ASSIGNMENT:
Arrange the rows as a numbered list, everything from the start of the rows down to and including the line containing "Стати автором", leaving out any blank lines.

--- DATA LISTING ---

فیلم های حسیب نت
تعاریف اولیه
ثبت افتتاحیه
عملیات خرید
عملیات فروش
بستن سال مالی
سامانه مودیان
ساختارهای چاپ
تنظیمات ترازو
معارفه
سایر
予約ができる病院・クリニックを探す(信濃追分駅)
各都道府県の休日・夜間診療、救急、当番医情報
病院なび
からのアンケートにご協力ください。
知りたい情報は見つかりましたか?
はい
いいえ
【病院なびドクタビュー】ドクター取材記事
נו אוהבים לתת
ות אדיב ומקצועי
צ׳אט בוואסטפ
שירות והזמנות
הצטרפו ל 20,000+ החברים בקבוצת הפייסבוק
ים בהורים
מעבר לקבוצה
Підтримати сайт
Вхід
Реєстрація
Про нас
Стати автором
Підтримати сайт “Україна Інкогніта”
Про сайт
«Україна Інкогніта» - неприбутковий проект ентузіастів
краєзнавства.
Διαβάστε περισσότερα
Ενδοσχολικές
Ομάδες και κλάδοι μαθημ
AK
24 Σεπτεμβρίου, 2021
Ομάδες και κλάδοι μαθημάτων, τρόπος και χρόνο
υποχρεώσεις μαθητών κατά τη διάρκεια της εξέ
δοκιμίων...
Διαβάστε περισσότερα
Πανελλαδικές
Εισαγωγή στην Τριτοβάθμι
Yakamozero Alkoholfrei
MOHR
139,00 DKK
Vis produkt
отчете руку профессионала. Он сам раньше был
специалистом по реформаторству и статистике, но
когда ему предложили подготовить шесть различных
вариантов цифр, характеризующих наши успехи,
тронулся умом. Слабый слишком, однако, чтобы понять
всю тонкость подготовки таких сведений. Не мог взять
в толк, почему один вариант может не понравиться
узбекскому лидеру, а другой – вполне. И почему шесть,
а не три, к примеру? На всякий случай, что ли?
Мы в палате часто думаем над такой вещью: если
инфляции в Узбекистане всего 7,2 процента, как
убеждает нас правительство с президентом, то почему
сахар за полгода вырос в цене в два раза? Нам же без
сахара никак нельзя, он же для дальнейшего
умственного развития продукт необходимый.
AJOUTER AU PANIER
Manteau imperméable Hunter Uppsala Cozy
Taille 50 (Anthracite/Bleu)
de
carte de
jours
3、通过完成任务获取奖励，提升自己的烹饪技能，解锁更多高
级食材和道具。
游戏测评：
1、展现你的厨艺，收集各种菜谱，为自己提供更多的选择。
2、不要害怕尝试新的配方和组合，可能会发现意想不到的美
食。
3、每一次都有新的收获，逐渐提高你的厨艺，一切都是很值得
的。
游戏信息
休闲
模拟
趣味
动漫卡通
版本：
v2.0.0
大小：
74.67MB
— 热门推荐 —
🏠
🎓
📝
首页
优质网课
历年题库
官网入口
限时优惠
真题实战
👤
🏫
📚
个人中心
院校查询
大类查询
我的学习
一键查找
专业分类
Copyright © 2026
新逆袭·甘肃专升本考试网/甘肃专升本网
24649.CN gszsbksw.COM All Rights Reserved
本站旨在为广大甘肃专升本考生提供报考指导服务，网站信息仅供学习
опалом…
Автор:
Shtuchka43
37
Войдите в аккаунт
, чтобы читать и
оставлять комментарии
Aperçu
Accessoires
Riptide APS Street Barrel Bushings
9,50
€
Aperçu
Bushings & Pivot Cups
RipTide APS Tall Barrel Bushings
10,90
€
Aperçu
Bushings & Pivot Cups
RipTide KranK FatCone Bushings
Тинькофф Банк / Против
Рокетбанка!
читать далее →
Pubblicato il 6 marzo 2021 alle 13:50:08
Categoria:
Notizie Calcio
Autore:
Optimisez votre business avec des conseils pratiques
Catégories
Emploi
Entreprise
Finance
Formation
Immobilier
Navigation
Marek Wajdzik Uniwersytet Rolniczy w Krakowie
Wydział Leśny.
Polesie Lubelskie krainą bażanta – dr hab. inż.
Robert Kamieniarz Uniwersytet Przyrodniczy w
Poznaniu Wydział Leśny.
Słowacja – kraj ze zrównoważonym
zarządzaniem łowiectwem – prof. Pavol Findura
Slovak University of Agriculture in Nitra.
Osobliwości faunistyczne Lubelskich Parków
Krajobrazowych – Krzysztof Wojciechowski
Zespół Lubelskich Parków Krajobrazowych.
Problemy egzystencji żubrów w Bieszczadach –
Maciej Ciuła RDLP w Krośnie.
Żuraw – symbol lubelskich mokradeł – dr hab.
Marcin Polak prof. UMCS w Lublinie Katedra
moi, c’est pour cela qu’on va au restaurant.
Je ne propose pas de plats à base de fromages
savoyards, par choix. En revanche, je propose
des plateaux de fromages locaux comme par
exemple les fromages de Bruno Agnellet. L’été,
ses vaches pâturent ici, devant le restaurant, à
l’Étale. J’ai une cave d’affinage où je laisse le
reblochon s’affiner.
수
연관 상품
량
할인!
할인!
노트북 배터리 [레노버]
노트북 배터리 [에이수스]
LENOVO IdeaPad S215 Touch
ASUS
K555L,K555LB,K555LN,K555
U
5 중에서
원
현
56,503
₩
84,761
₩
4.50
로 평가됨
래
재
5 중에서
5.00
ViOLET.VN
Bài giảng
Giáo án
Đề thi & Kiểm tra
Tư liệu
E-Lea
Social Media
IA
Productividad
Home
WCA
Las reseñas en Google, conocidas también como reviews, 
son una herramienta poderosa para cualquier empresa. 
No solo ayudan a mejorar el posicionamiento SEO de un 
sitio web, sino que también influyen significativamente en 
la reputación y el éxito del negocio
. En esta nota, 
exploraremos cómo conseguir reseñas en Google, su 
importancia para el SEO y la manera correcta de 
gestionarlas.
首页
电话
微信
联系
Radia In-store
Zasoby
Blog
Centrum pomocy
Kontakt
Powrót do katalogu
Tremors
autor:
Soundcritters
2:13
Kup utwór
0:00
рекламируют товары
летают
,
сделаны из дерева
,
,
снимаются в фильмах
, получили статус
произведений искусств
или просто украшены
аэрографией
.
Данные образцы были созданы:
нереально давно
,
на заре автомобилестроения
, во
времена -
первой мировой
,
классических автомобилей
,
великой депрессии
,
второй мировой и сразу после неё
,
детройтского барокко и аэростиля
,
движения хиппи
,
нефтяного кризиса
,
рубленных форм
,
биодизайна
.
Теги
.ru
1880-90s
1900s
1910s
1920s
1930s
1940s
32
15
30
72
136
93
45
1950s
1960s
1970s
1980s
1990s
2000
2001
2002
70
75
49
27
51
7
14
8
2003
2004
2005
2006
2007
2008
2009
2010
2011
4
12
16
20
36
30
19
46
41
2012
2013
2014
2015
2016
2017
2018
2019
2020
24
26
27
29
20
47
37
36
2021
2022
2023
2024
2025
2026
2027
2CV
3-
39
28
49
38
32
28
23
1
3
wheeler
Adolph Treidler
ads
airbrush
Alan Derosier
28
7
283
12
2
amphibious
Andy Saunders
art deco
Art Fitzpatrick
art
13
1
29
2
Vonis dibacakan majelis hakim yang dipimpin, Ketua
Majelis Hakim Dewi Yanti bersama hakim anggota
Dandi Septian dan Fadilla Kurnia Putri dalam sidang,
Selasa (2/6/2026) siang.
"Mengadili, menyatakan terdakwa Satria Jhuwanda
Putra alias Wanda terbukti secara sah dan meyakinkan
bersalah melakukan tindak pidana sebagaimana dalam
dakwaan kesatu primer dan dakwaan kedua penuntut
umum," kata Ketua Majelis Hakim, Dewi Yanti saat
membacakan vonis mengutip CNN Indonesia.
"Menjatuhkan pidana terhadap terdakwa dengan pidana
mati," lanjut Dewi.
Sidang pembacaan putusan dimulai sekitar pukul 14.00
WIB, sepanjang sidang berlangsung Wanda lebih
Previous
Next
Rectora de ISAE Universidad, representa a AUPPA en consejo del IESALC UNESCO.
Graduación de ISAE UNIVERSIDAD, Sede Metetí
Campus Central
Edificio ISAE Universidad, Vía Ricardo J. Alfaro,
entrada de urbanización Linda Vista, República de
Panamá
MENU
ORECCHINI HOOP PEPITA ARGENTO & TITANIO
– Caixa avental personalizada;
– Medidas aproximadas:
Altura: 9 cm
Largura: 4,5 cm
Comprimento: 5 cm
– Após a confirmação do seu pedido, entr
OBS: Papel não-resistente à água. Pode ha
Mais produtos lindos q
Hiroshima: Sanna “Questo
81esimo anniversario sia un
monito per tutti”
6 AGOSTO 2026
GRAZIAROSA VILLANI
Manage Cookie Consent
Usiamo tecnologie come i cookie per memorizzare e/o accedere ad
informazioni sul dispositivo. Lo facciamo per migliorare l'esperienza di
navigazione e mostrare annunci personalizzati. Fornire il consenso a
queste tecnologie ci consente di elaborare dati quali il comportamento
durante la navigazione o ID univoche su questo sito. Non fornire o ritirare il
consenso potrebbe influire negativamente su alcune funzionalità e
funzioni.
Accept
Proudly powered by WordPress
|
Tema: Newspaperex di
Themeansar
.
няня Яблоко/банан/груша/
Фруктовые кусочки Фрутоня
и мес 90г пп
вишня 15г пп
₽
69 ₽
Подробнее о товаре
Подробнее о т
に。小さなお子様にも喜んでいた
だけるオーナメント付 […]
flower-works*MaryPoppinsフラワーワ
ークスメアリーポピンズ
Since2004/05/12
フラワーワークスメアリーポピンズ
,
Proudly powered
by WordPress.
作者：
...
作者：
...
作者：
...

---

EXPECTED ANSWER:
1. فیلم های حسیب نت
2. تعاریف اولیه
3. ثبت افتتاحیه
4. عملیات خرید
5. عملیات فروش
6. بستن سال مالی
7. سامانه مودیان
8. ساختارهای چاپ
9. تنظیمات ترازو
10. معارفه
11. سایر
12. 予約ができる病院・クリニックを探す(信濃追分駅)
13. 各都道府県の休日・夜間診療、救急、当番医情報
14. 病院なび
15. からのアンケートにご協力ください。
16. 知りたい情報は見つかりましたか?
17. はい
18. いいえ
19. 【病院なびドクタビュー】ドクター取材記事
20. נו אוהבים לתת
21. ות אדיב ומקצועי
22. צ׳אט בוואסטפ
23. שירות והזמנות
24. הצטרפו ל 20,000+ החברים בקבוצת הפייסבוק
25. ים בהורים
26. מעבר לקבוצה
27. Підтримати сайт
28. Вхід
29. Реєстрація
30. Про нас
31. Стати автором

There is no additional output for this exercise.